First, I have a confession to make. I enjoyed my break from Facebook more than I had anticipated. In fact, I thought about disconnecting my Facebook account and ignoring my blog for the rest of my life.

The pathbreaker Marshall McLuhan said that we should analyze our relationship with technology. He talked about how it “amputates” a part of us, even as it extends our “selves.” I think fasts from Facebook and from technology are, at least for me, necessary regularly; otherwise, I get too caught up in thinking that I am Facebook. I get too caught up in thinking that my words are who I am, and I forget the Silence that is God’s first language, as John of the Cross famously said.

I have had much time with Silence over the Lenten season. I need much more. And I will keep rearranging my life to get it now. I had forgotten how much I crave time with Silence. Silence is more than golden. This Silence is loving, listening, healing, and ultimate acceptance. This Silence is even playful. It opens up new vulnerabilities in us. It makes me willing to be uncertain. It takes my tightly clinched fists and massages them open.

What is it I hold on to so unflinchingly? My need to be right, my need to self-justify, my need to get things done, my need to do well, my need to be good and to do good, my need to be liked, my need to look good, my need to please others.

I have to in some mature way die to all of these “needs.” Some of my dear friends posted this devotional from Following Christ on their web pages recently, and their highlighting it for themselves highlighted it for me, too:

We must learn from the disciples’ doubt. What we perceive as death is often the stillness before the eruption of new life. We must realize that waiting on God is always fruitful. It teaches us not to be fearful. Christ’s bitter experience in the tomb thaws our hearts and gives us the courage to love. (From page 164 of Following Christ)

My wise thirty-plus-year friend, Beth Moore Ragusin, says that we must ask Christ to free us from our “Chicken Little Syndrome.” I guess that is CLS. It would be transformative for me, the fearful disciple, to go from suffering from CLS, meaning “Chicken Little Syndrome,” to CLS, meaning “Christ-Loving Sinner.”

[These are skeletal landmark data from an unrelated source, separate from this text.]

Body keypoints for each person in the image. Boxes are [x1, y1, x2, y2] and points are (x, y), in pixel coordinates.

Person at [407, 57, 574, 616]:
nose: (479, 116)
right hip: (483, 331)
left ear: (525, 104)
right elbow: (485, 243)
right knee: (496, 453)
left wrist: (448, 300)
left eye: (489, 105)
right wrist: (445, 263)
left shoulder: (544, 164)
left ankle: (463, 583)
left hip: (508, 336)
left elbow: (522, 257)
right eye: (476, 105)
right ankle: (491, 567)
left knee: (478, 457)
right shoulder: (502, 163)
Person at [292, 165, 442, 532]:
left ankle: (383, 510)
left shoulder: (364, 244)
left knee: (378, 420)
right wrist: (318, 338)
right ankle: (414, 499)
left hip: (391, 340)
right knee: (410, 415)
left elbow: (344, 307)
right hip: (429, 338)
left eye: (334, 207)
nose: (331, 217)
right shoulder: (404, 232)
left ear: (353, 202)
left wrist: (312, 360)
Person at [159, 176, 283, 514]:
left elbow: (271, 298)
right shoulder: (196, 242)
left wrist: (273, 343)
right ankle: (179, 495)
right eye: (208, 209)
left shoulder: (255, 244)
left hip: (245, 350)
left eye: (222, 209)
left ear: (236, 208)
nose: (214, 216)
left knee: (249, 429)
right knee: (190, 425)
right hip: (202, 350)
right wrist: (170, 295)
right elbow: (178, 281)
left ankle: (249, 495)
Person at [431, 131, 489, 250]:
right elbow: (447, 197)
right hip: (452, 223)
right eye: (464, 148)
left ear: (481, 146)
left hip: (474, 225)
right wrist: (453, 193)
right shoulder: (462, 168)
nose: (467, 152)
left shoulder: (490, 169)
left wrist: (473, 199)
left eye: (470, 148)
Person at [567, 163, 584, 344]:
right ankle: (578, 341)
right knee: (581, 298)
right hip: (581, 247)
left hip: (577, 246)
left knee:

You might say, “But you do love Christ, Carmen.” But if there is anywhere in my heart where I hold on to my esteem of my self over loving and forgiving others and helping those in need, my love for Christ is so weak. All of the wise ancient writers I study mention that perfect humility is a self-forgetting kind of love. I crave that above all. I have for a long time now.

I think that the craving comes long before the experience. I am a slow learner. I always must envision or desire what I need long before I even start on the path towards it. But Christ is patient with me. By “patient,” I intend the etymology of the word to dominate: “long-suffering.” To be “patient” with someone, we literally “suffer” with them.

To be a patient means to realize that you are “suffering.” Jesus is always saying that only the sick need a doctor. Only those who are ill need healing. Only those who are afflicted need help.

We must be patient with each other, the way Christ is patient with us. We must be patient with each other because each of us is Christ’s patient. Each of us is suffering in some way from the human condition. Each of us is trapped by sin.

When I get really quiet before the Lord, when I listen to my heart, when I go past the surface worry, past the to-do lists, past the ego concerns, past the deeper worry, past the process of forgiveness, past the healing balm of Christ’s reassurances to me as a sinner, there remains in the hidden spaces of my own darkness my hearing the hardness of my heart.

These places of calcification undermine love and paralyze my arms every time I refuse to embrace them in the Silence, before Christ. Life is so short. During Lent, my prayer became, “Father, teach me gentleness. Teach me love. Help me let go of everything hard in me.”

The late fourth-, early fifth-century Desert Father John Cassian gives me hope. His words, like his sandals, have genuine grit in them:

Every day, grab the gospel plow, which is the constant reflection on our Lord’s Cross. Don’t let go. Use this divine tool to break up, turn over, and soften the ground of your heart. It is the only way we can rid ourselves of the deadly beasts lurking in our hearts’ most hidden lairs.

May the Lord bless you and me as we walk side-by-side, risking all to become as brave as that lowly Carpenter in loving.

3 Responses to “New Life”

  1. Donna Wright says:

    Our culture doesn’t value silence. Maybe that is why Americans stand out as so loud when they are in other countries. I’ll have to think about it a bit more. But even if silence isn’t valued by the culture, it can and should be valued by us as individuals. Don’t rush to fill the silence. . . with something less valuable.

  2. Sharon says:

    My husband and I just read “New Life” and we were so blessed. Someday, I do hope to hold in my hands a book of Carmen’s Chatter, to read over and over.

  3. Regina Block says:

    Thank you for saying so succinctly what I have been wrestling with. I have been fearful of that time of silence because it has always meant more stripping away, more dying, less me, or the me I think I am and had projected myself to be.